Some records
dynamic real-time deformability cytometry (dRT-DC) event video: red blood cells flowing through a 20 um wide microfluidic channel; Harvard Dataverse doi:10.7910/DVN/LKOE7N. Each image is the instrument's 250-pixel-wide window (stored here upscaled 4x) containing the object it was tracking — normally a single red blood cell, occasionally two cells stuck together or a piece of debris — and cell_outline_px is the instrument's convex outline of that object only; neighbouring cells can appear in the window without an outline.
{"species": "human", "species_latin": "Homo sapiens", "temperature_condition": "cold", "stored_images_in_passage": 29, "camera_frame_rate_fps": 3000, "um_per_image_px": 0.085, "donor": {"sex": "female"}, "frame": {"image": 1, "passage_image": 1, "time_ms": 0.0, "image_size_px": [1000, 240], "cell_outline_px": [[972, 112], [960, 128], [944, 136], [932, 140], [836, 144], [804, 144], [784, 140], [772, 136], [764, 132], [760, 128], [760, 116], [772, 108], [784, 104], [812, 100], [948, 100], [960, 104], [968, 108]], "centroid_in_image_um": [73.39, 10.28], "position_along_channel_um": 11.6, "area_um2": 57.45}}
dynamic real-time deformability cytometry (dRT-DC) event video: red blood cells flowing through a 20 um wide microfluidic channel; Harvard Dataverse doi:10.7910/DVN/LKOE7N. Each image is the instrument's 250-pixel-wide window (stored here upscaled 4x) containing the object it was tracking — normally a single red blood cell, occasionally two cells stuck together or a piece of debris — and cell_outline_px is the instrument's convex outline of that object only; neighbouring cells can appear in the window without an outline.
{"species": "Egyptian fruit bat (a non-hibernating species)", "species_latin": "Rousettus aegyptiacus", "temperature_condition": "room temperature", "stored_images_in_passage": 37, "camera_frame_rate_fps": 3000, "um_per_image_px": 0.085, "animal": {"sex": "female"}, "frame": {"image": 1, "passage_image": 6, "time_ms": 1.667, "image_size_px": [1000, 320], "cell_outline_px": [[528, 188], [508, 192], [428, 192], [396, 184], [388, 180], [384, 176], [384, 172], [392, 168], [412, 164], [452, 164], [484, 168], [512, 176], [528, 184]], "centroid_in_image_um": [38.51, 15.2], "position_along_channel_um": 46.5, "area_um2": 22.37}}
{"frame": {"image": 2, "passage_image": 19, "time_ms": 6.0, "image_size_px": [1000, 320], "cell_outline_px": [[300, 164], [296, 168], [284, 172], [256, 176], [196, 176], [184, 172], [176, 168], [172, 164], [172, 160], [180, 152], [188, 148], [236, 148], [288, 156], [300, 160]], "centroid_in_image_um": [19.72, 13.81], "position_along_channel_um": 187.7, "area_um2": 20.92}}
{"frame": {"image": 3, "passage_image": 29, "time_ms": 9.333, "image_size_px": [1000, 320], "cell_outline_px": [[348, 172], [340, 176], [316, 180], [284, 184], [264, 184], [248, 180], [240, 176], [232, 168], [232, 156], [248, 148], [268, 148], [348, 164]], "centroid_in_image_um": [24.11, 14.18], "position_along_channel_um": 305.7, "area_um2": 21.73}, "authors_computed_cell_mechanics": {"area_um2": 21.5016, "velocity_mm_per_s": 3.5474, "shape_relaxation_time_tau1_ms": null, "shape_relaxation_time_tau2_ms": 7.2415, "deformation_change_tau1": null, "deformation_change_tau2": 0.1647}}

REQUIREMENT
Quote the whole listing above, leaving nothing out.

EXERCISE RESULT
dynamic real-time deformability cytometry (dRT-DC) event video: red blood cells flowing through a 20 um wide microfluidic channel; Harvard Dataverse doi:10.7910/DVN/LKOE7N. Each image is the instrument's 250-pixel-wide window (stored here upscaled 4x) containing the object it was tracking — normally a single red blood cell, occasionally two cells stuck together or a piece of debris — and cell_outline_px is the instrument's convex outline of that object only; neighbouring cells can appear in the window without an outline.
{"species": "human", "species_latin": "Homo sapiens", "temperature_condition": "cold", "stored_images_in_passage": 29, "camera_frame_rate_fps": 3000, "um_per_image_px": 0.085, "donor": {"sex": "female"}, "frame": {"image": 1, "passage_image": 1, "time_ms": 0.0, "image_size_px": [1000, 240], "cell_outline_px": [[972, 112], [960, 128], [944, 136], [932, 140], [836, 144], [804, 144], [784, 140], [772, 136], [764, 132], [760, 128], [760, 116], [772, 108], [784, 104], [812, 100], [948, 100], [960, 104], [968, 108]], "centroid_in_image_um": [73.39, 10.28], "position_along_channel_um": 11.6, "area_um2": 57.45}}
dynamic real-time deformability cytometry (dRT-DC) event video: red blood cells flowing through a 20 um wide microfluidic channel; Harvard Dataverse doi:10.7910/DVN/LKOE7N. Each image is the instrument's 250-pixel-wide window (stored here upscaled 4x) containing the object it was tracking — normally a single red blood cell, occasionally two cells stuck together or a piece of debris — and cell_outline_px is the instrument's convex outline of that object only; neighbouring cells can appear in the window without an outline.
{"species": "Egyptian fruit bat (a non-hibernating species)", "species_latin": "Rousettus aegyptiacus", "temperature_condition": "room temperature", "stored_images_in_passage": 37, "camera_frame_rate_fps": 3000, "um_per_image_px": 0.085, "animal": {"sex": "female"}, "frame": {"image": 1, "passage_image": 6, "time_ms": 1.667, "image_size_px": [1000, 320], "cell_outline_px": [[528, 188], [508, 192], [428, 192], [396, 184], [388, 180], [384, 176], [384, 172], [392, 168], [412, 164], [452, 164], [484, 168], [512, 176], [528, 184]], "centroid_in_image_um": [38.51, 15.2], "position_along_channel_um": 46.5, "area_um2": 22.37}}
{"frame": {"image": 2, "passage_image": 19, "time_ms": 6.0, "image_size_px": [1000, 320], "cell_outline_px": [[300, 164], [296, 168], [284, 172], [256, 176], [196, 176], [184, 172], [176, 168], [172, 164], [172, 160], [180, 152], [188, 148], [236, 148], [288, 156], [300, 160]], "centroid_in_image_um": [19.72, 13.81], "position_along_channel_um": 187.7, "area_um2": 20.92}}
{"frame": {"image": 3, "passage_image": 29, "time_ms": 9.333, "image_size_px": [1000, 320], "cell_outline_px": [[348, 172], [340, 176], [316, 180], [284, 184], [264, 184], [248, 180], [240, 176], [232, 168], [232, 156], [248, 148], [268, 148], [348, 164]], "centroid_in_image_um": [24.11, 14.18], "position_along_channel_um": 305.7, "area_um2": 21.73}, "authors_computed_cell_mechanics": {"area_um2": 21.5016, "velocity_mm_per_s": 3.5474, "shape_relaxation_time_tau1_ms": null, "shape_relaxation_time_tau2_ms": 7.2415, "deformation_change_tau1": null, "deformation_change_tau2": 0.1647}}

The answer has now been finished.